Key idea (E2.13): $fg$ means “first apply $g$, then apply $f$” : $fg(x) = f(g(x))$. Do not confuse with $gf(x) = g(f(x))$.
38.
[2 marks]
Supplement
$f(x) = 4x + 3$ and $g(x) = 5x – 4$
$fg(x) = 20x + p$
Find the value of $p$.
ANSWER
-
Write $fg(x) = f(g(x))$ — substitute $g(x) = 5x – 4$ into $f$: $$fg(x) = f(5x – 4)$$
-
Apply $f$ — substitute $(5x-4)$ in place of $x$ in $f(x) = 4x + 3$: $$f(5x-4) = 4(5x – 4) + 3$$
-
Expand and simplify: $$= 20x – 16 + 3 = 20x – 13$$
-
Compare with $fg(x) = 20x + p$: $$20x – 13 = 20x + p \implies p = -13$$
$p = -13$
Method (E2.13): For $fg(x)$, replace every $x$ in $f(x)$ with the
expression $g(x)$, then expand fully before comparing coefficients.

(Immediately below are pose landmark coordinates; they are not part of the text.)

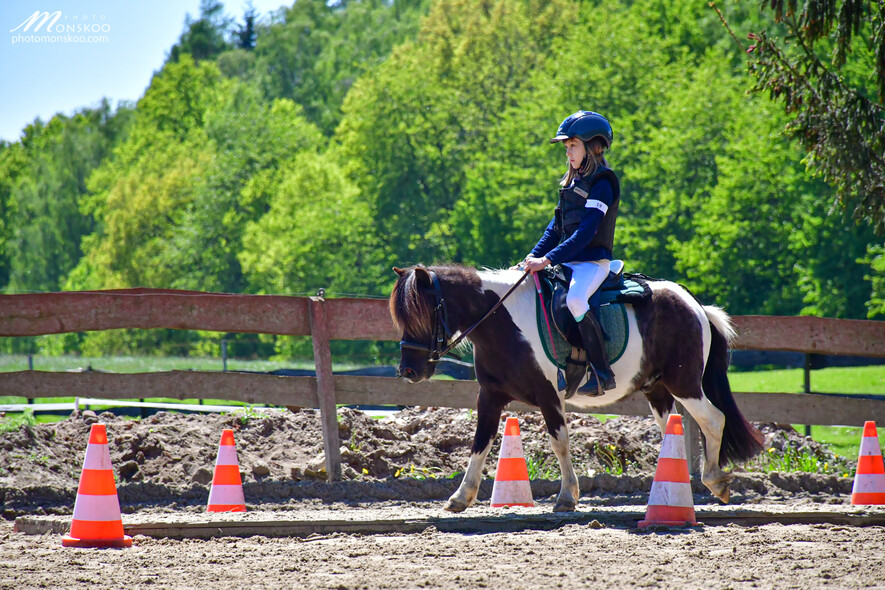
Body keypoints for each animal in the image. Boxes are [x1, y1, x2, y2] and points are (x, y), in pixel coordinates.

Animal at [390, 268, 764, 512]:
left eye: (423, 314)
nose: (408, 371)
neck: (503, 323)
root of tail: (694, 304)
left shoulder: (548, 396)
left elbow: (560, 443)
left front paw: (567, 497)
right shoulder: (490, 397)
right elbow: (480, 442)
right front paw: (460, 496)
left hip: (684, 384)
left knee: (713, 420)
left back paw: (715, 480)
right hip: (657, 390)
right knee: (672, 431)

Section C — Applied Problem
39.
Supplement
The speed-time graph shows information about a car journey.
(a)
Find the deceleration of the car between 60 and 70 seconds.
ANSWER
(a) Deceleration between 60 s and 70 s
-
Formula: deceleration = magnitude of the gradient of the speed-time graph $$\text{deceleration} = \frac{\Delta v}{\Delta t}$$
-
Read values from graph: speed decreases from $20$ m/s to $0$ m/s; time interval $= 70 – 60 = 10$ s.
-
Substitute: $$\text{deceleration} = \frac{20 – 0}{70 – 60} = \frac{20}{10}$$
-
Calculate: $$\text{deceleration} = 2 \text{ m/s}^2$$
Deceleration $= \mathbf{2}$ m/s2
Key idea (E2.9): On a speed-time graph, deceleration = magnitude of the
(negative) gradient. Use $\dfrac{\Delta v}{\Delta t}$ where $\Delta v$ is the decrease in speed
and $\Delta t$ is the time taken. Quote deceleration as a positive value.